Na koniec uwaga o samym Zatraceniu, pisanym przez wielkie "Z". To nie tylko miejscowość, do której zmierzają bohaterowie, lecz również nazwa tego, co początkowo może kojarzyć się jedynie z klęską, a tak naprawdę symbolizuje Ofiarę (nie bez powodu O'Sullivan umiera w kościele), jaką ponosi ojciec dla syna, aby ten być może pamiętał, co jest w życiu najważniejsze.

Offline reston

"Droga do zatracenia"
« Odpowiedź #23 dnia: Marzec 14, 2006, 04:14:06 pm »
Tylko że schemat „opowieści drogi” nie polega tylko na tym, że pokazuje się w nieskończoność wędrówkę bohaterów i ich potyczeki. Ważna jest także osobowość postaci, a w tym komiksie zostało to potraktowane po macoszemu. Wg mnie znacznie ciekawsze byłoby poświęcenie kilu scen akcji, z których nic nowego nie wynika na rzecz lepszego przedstawienia innych postaci. O Looney`u nie wiemy prawie nic. Warto by było wyjaśnić, czemu stuknięty syn Looney`a jest stuknięty a nie tylko o tym mówić. Wendetta Anioła wobec nich nie wywołała u mnie żadnych emocji, bo jego antagoniści są papierowi i nieprzekonujący. Niestety potraktowanie tych postaci po macoszemu nie oznacza, że pierwsze skrzypce grają Anioł i jego syn. Rozumiem, że Anioł musi być bezwzględny i chłodny, ale nie zwalnia go to z rozmów z synem, wyjaśniania pewnych rzeczy. Nie chodzi mi, że jest oszczędny w swoich słowach do syna, tylko że scenarzysta jest oszczędny w przedstawianiu ich relacji a skupia się na strzelaninie.

Offline Dariusz Hallmann

  • Szafarz bracki
  • *****
  • Wiadomości: 3 391
  • Total likes: 2
  • Batman: Ben Affleck Case
"Droga do zatracenia"
« Odpowiedź #24 dnia: Marzec 14, 2006, 08:26:38 pm »
Widzę, że ważniejsze dla Ciebie jest "życzeniowe" podejście do tego komiksu, niż przyjęcie go takim, jaki jest. Dla mnie jest istotniejsze, że to "opowieść drogi do Zatracenia", niż "opowieść drogi" jako taka. Nie potrzebuję też innych informacji o Looneyu, bo i tak wiem więcej, niż chciałbym wiedzieć.

*Twoje zadania:*
**A.** Wymień wszystkie postaci komiksu, które w dyskusji o komiksie zostały nazwane imieniem, nazwiskiem lub przydomkiem.
**B.** Przepisz fragment dyskusji o komiksie, zaczynając od „Offline Dariusz Hallmann” i kończąc na „niż chciałbym wiedzieć.”. Zamień w nim „komiksu” na „filmu”.
Materiał pochodzi z innego źródła niż dyskusja o komiksie.

*Informacje o źródle:*
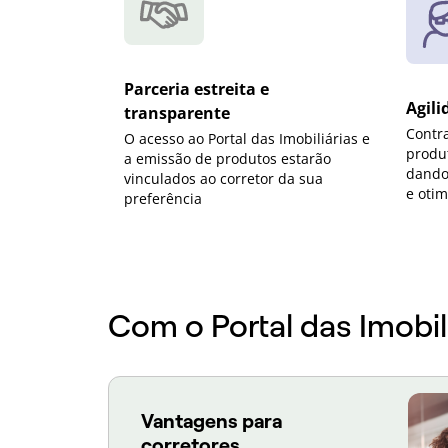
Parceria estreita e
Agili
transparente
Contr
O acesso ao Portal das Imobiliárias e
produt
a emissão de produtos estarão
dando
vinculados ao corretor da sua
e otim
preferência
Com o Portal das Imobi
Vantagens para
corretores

*Lista odpowiedzi:*
**A.** O'Sullivan, Looney, Anioł

**B.**
Offline Dariusz Hallmann

  • Szafarz bracki
  • *****
  • Wiadomości: 3 391
  • Total likes: 2
  • Batman: Ben Affleck Case
"Droga do zatracenia"
« Odpowiedź #24 dnia: Marzec 14, 2006, 08:26:38 pm »
Widzę, że ważniejsze dla Ciebie jest "życzeniowe" podejście do tego filmu, niż przyjęcie go takim, jaki jest. Dla mnie jest istotniejsze, że to "opowieść drogi do Zatracenia", niż "opowieść drogi" jako taka. Nie potrzebuję też innych informacji o Looneyu, bo i tak wiem więcej, niż chciałbym wiedzieć.